Baseando-se em dispositivos que tratam da regressão de regime — segundo os quais a execução da pena deve ser mais rigorosa, caso o condenado incorra em certas condutas —, a 2ª Turma do Supremo Tribunal Federal negou pedido de progressão de regime formulado pela defesa do ex-deputado federal Geddel Vieira Lima. Ele fora condenado pelo colegiado a 14 anos e dez meses de reclusão, em regime inicial fechado, e ao pagamento de 106 dias-multa, pelos crimes de lavagem de dinheiro e associação criminosa.

Os ministros que compõem a turma entenderam, por maioria, que o não pagamento da multa impede a progressão ao regime semiaberto. Em março de 2020, a sanção pecuniária somava cerca de R$ 1,6 milhão.

A decisão foi tomada em julgamento de agravo na Ação Penal 1.030. A defesa do ex-deputado recorreu de despacho do relator da ação penal, ministro Edson Fachin, que, em março, o intimou a efetuar o recolhimento da multa — que somava na época cerca de R$ 1,6 milhão — para que obtivesse a progressão do regime penal. A defesa de Geddel alegou que não existe norma legal que condicione o pagamento da multa à progressão de regime. Sustentou também que, antes que haja o trânsito em julgado da decisão condenatória, essa exigência violaria o princípio da presunção de inocência e configuraria antecipação do cumprimento da pena.

Mas Fachin — relator do recurso — observou que, mesmo que a condenação ainda não tenha transitado em julgado, a prisão preventiva de Geddel foi mantida após o julgamento do mérito da ação penal. O ministro ressaltou que, para se obter a progressão de regime, é necessário preencher os requisitos, dentre eles o recolhimento do valor da multa, salvo se o preso comprovar que não tem como honrar o pagamento, mesmo parceladamente, da sanção pecuniária.

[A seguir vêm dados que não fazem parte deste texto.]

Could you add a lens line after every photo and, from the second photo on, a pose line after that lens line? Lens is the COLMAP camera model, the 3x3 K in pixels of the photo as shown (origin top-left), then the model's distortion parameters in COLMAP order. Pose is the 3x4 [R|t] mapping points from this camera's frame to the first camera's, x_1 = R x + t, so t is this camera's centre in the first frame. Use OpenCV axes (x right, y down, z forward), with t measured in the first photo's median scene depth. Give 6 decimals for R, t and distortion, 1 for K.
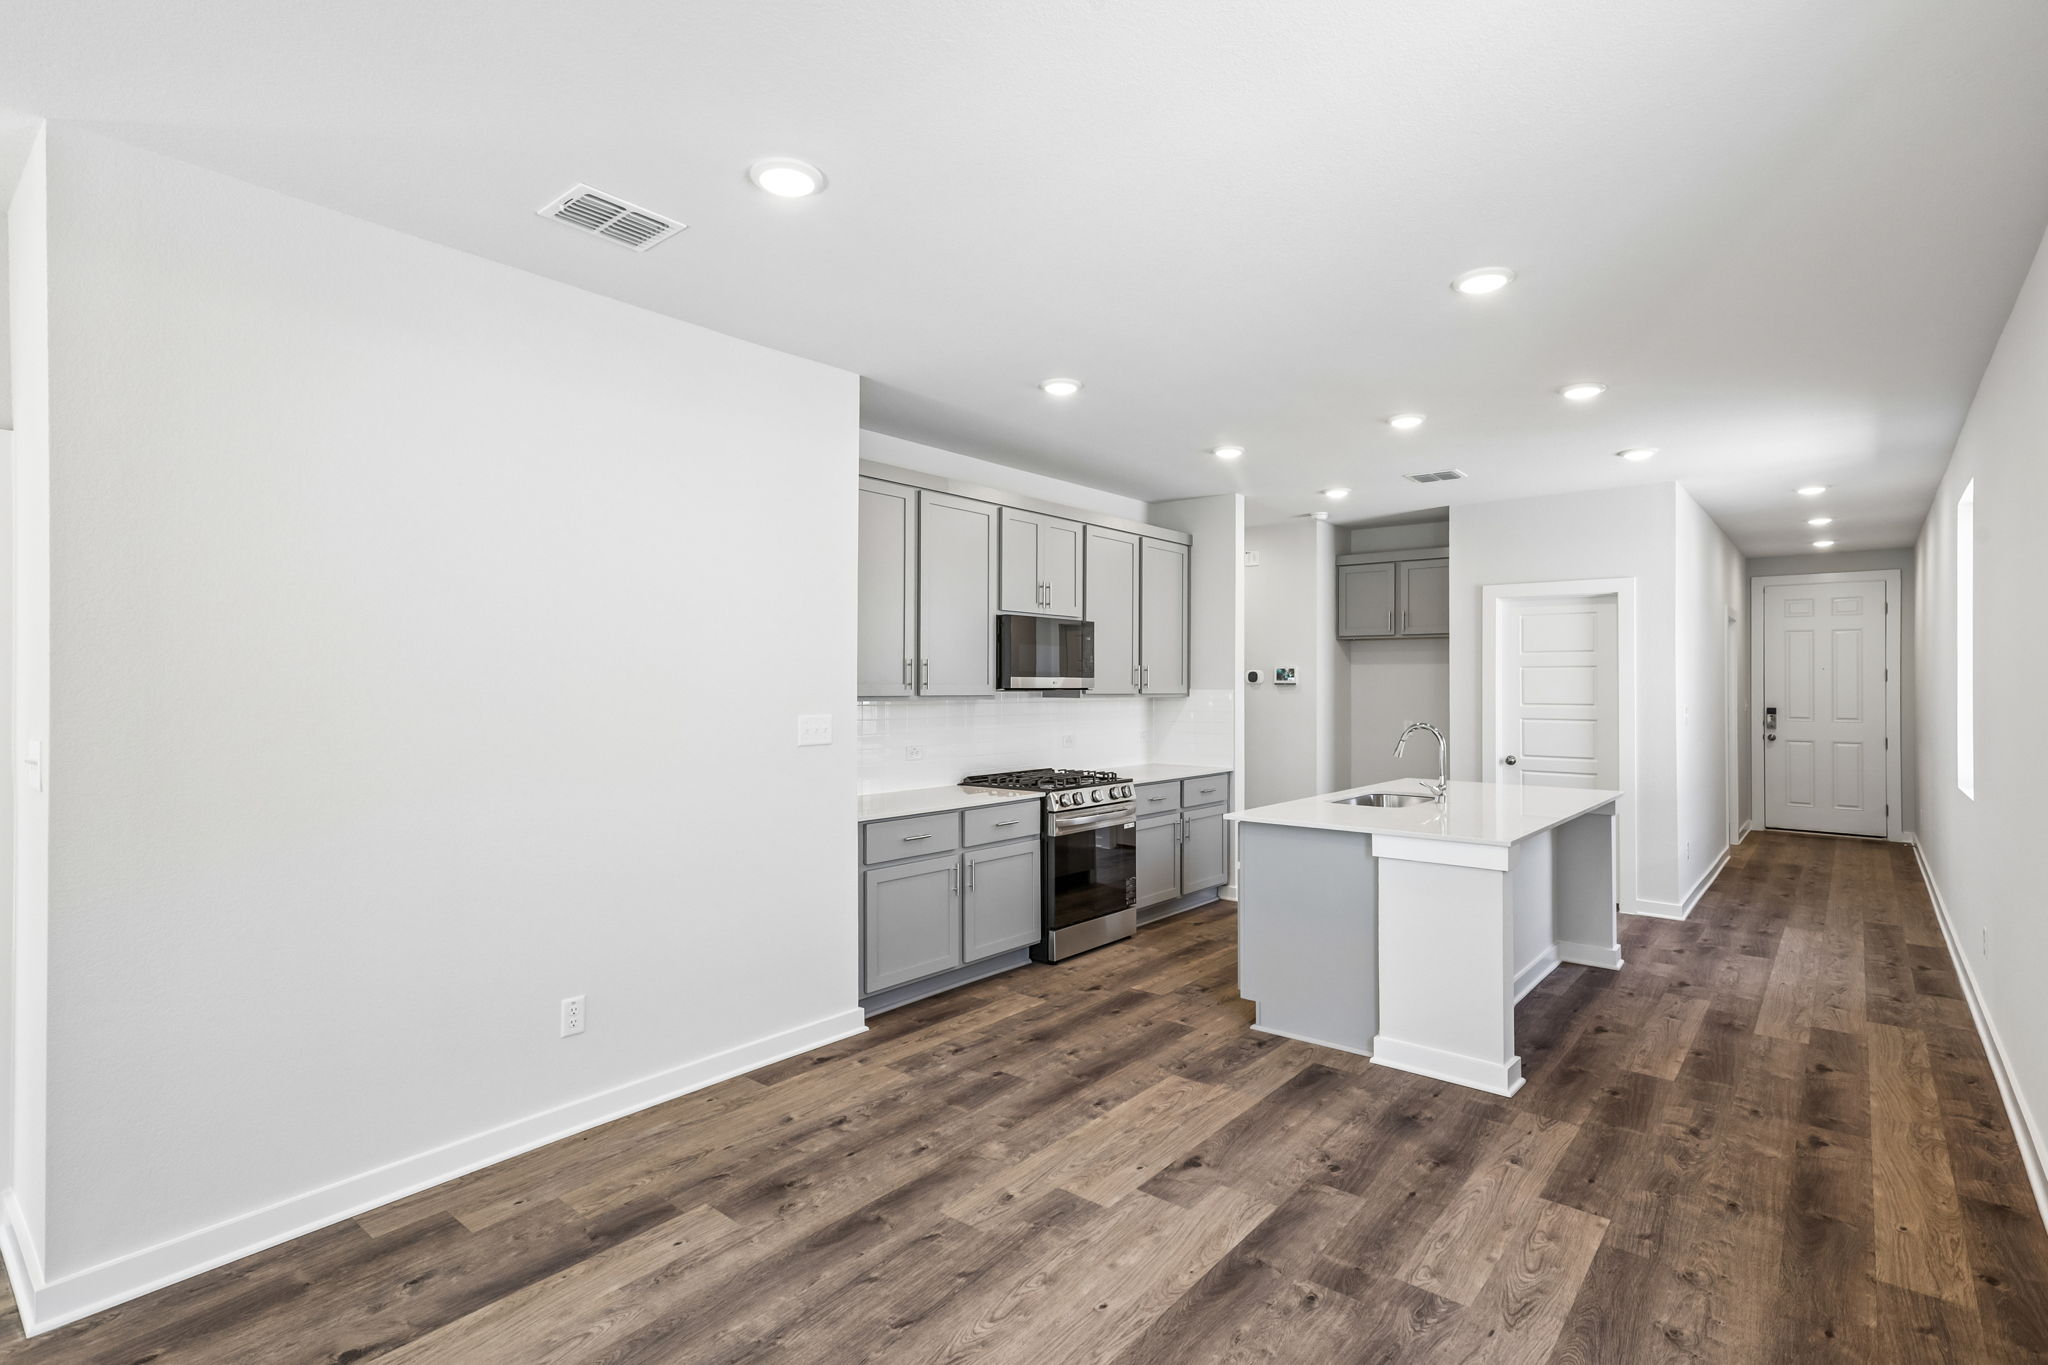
lens RADIAL K [[979.6, 0, 1034.9], [0, 979.6, 682.0], [0, 0, 1]] dist [0.027343, -0.000219]
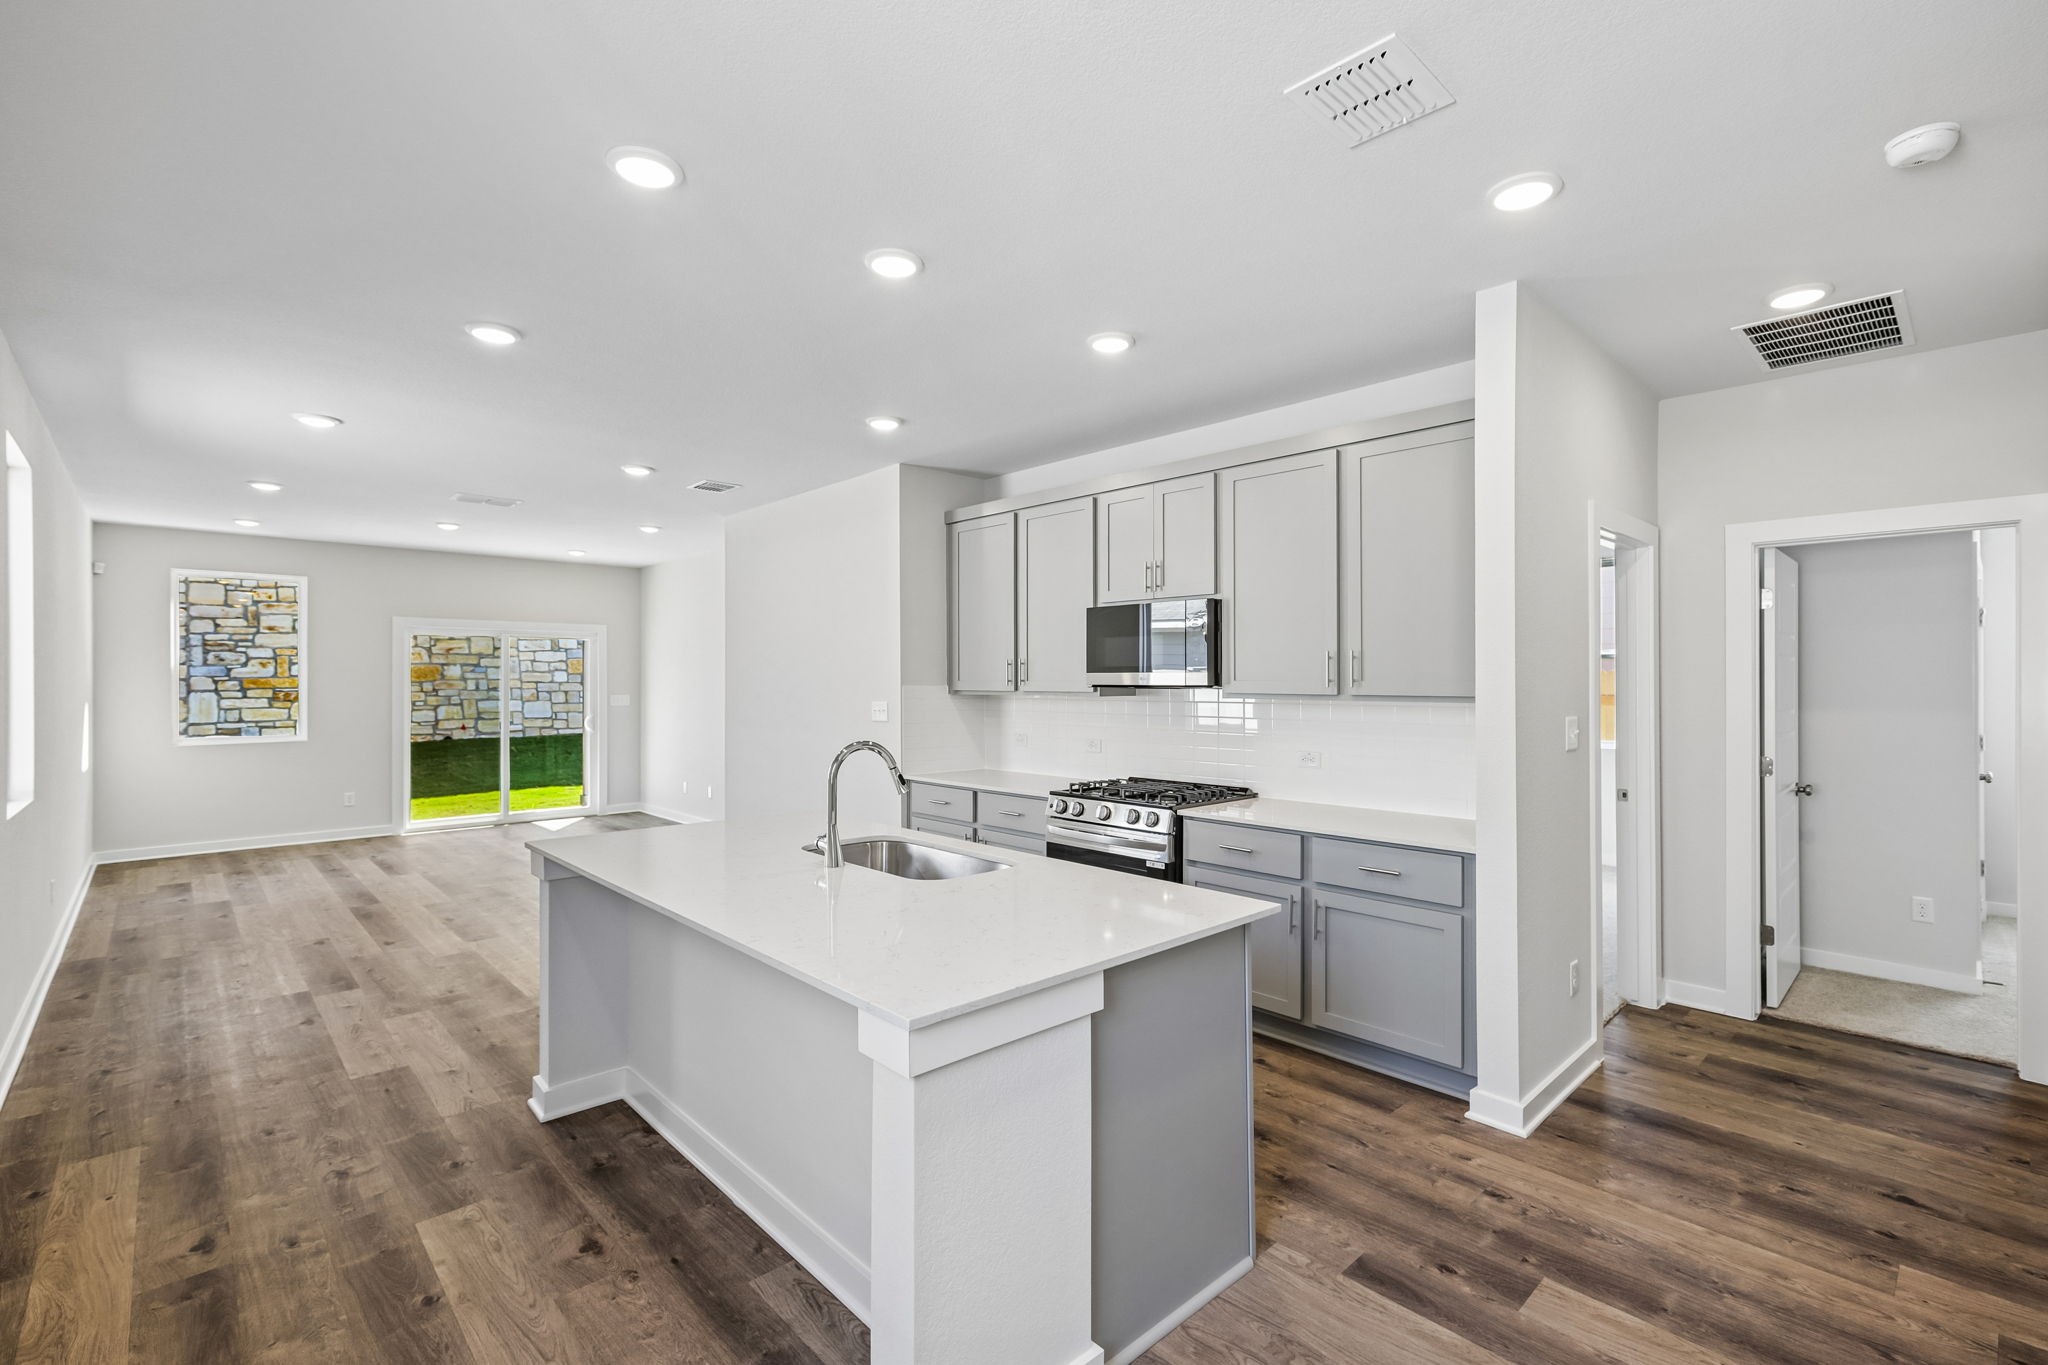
lens RADIAL K [[906.9, 0, 1031.5], [0, 906.9, 671.0], [0, 0, 1]] dist [0.011598, 0.000423]
pose [[-0.124146, -0.010645, -0.992207, 0.887533], [0.005382, 0.999921, -0.011401, 0.003351], [0.992249, -0.006756, -0.124079, 1.083169]]
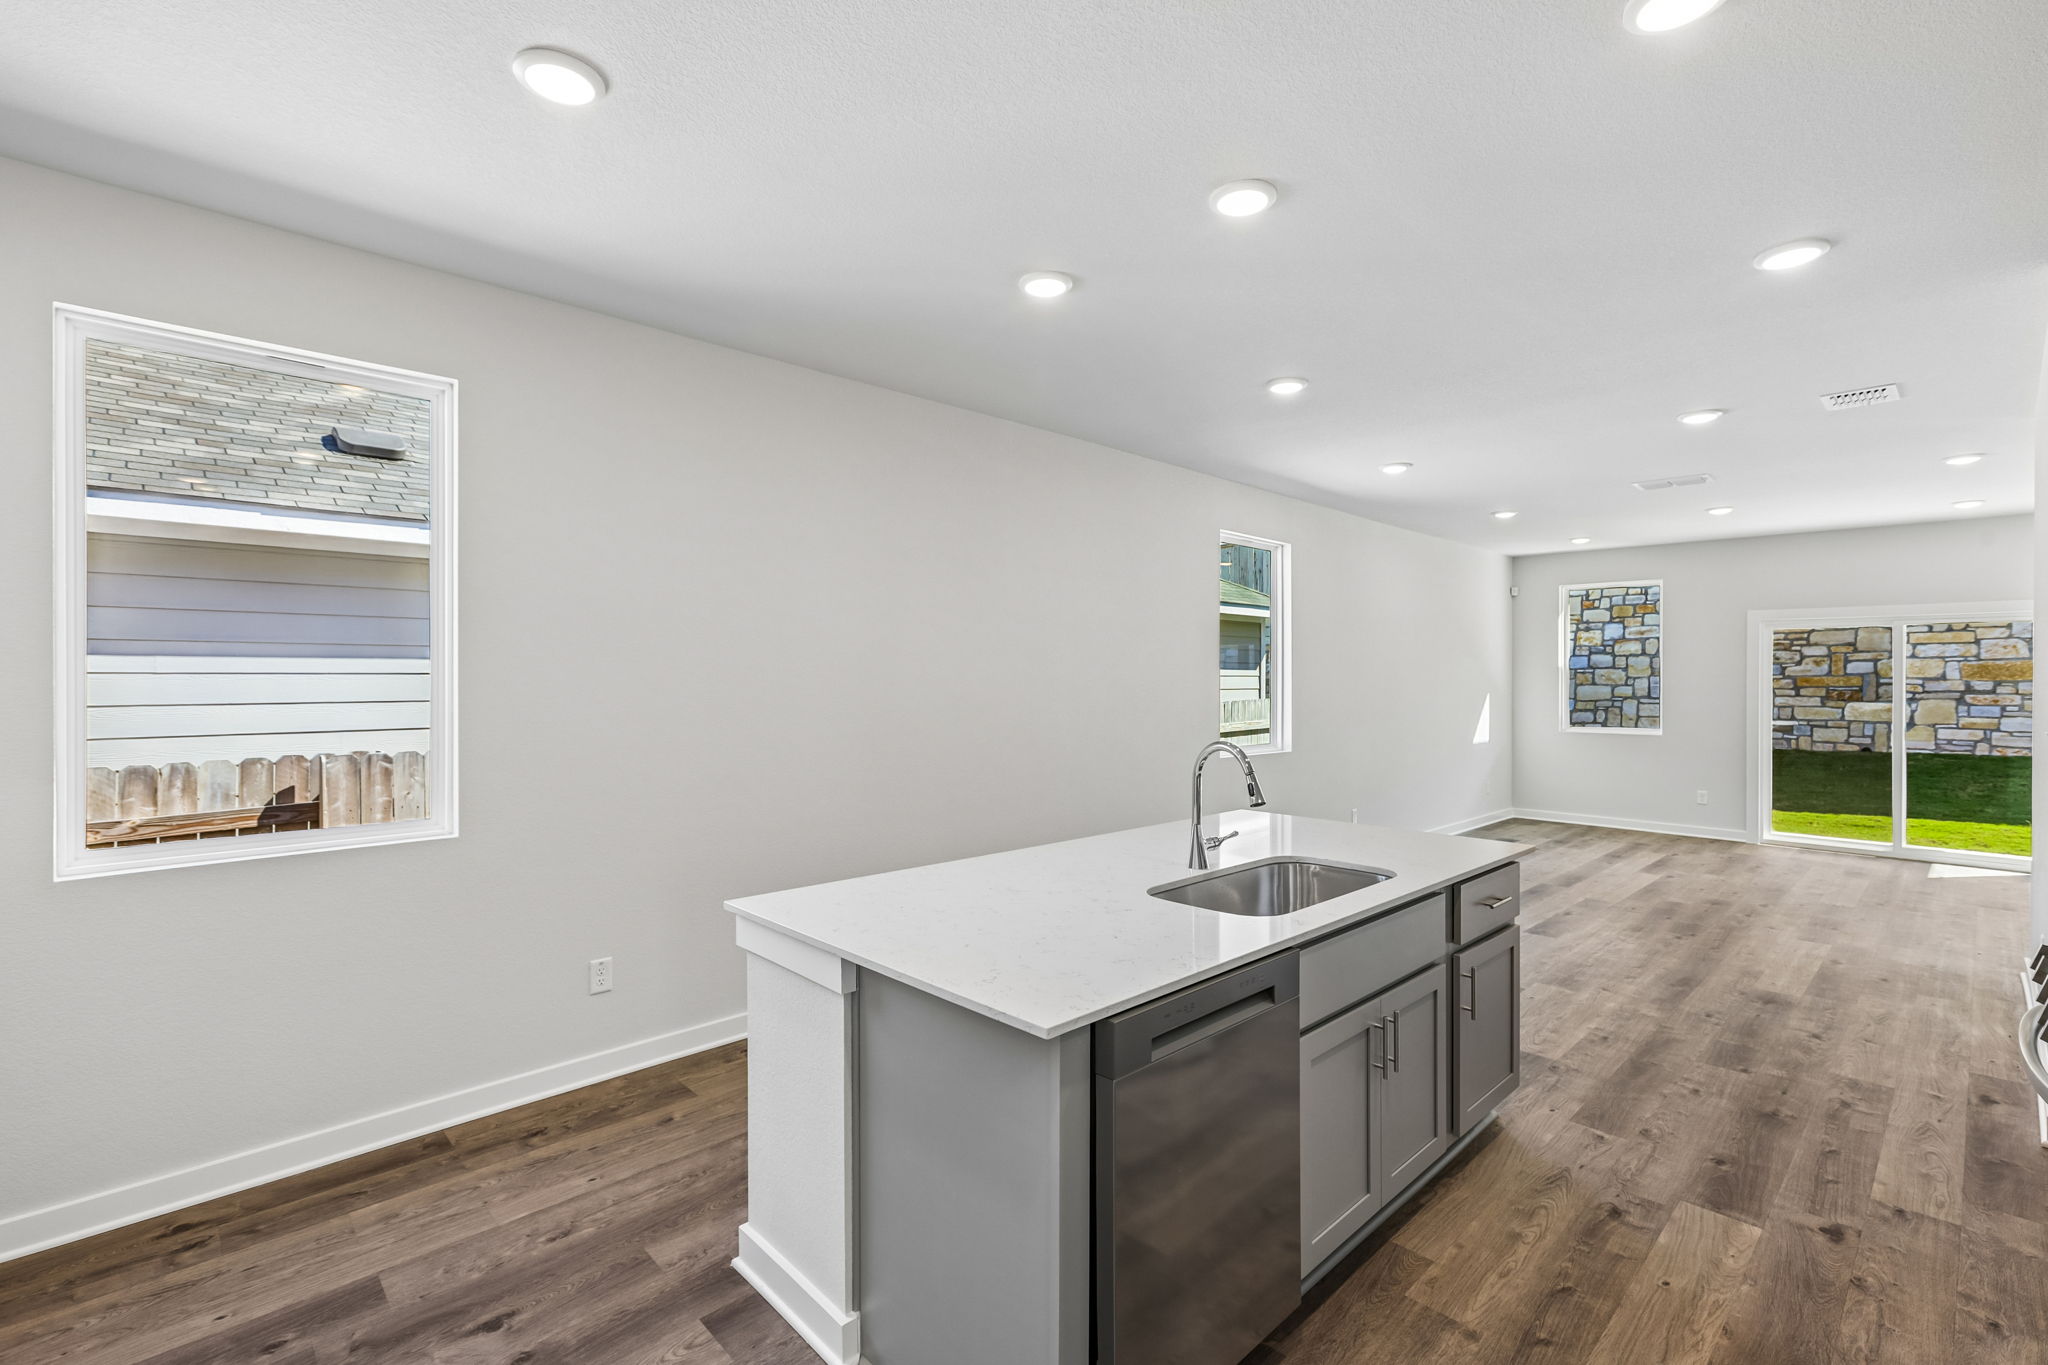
lens RADIAL K [[907.6, 0, 1034.4], [0, 907.6, 684.2], [0, 0, 1]] dist [0.014330, -0.001357]
pose [[-0.993791, -0.005302, 0.111135, 0.410576], [-0.004923, 0.999981, 0.003684, 0.005082], [-0.111152, 0.003114, -0.993799, 1.426629]]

Quanto ao argumento de falta de norma legal para fundamentar a exigência do recolhimento da multa, o ministro destacou os artigos 112 e 118, parágrafo 1º da, da Lei de Execuções Penais (Lei 7.210/1984), que definem a progressão e a regressão de regime prisional, além do artigo 36, parágrafo 2º, do Código Penal — normas que determinam a regressão, e não a progressão, do regime se o preso não pagar a multa aplicada.

De acordo com o relator, quando intimado a fazer o recolhimento da multa, em março, Geddel não providenciou o recolhimento da quantia atualizada nem apresentou justificativas sobre eventual impossibilidade de fazê-lo, o que impede o deferimento da progressão. Esse entendimento foi acompanhado pelos ministros Gilmar Mendes, Cármen Lúcia e Celso de Mello. Ficou vencido o ministro Ricardo Lewandowski.

Caso em outra instância

Em caso parecido ao de Geddel, a uma presa havia sido negada a progressão de regime, também com fundamento no artigo 118, parágrafo 1º, da LEP. Diz o dispositivo:

Art. 118. A execução da pena privativa de liberdade ficará sujeita à forma regressiva, com a transferência para qualquer dos regimes mais rigorosos, quando o condenado:

I – praticar fato definido como crime doloso ou falta grave;

II – sofrer condenação, por crime anterior, cuja pena, somada ao restante da pena em execução, torne incabível o regime (artigo 111).

  • 1° O condenado será transferido do regime aberto se, além das hipóteses referidas nos incisos anteriores, frustrar os fins da execução ou não pagar, podendo, a multa cumulativamente imposta”.

Mas tais normas dizem respeito à regressão de regime, e não à progressão. O dispositivo regressivo só pode ser aplicado quando o condenado já está em regime aberto e comete crime doloso, falta grave, é condenado por crime anterior ou não paga a multa — na hipótese de ter condições para tanto.

Assim, após a publicação da reportagem da ConJur, o juiz que havia negado o pedido corrigiu a decisão, deferindo a progressão da mulher ao regime aberto.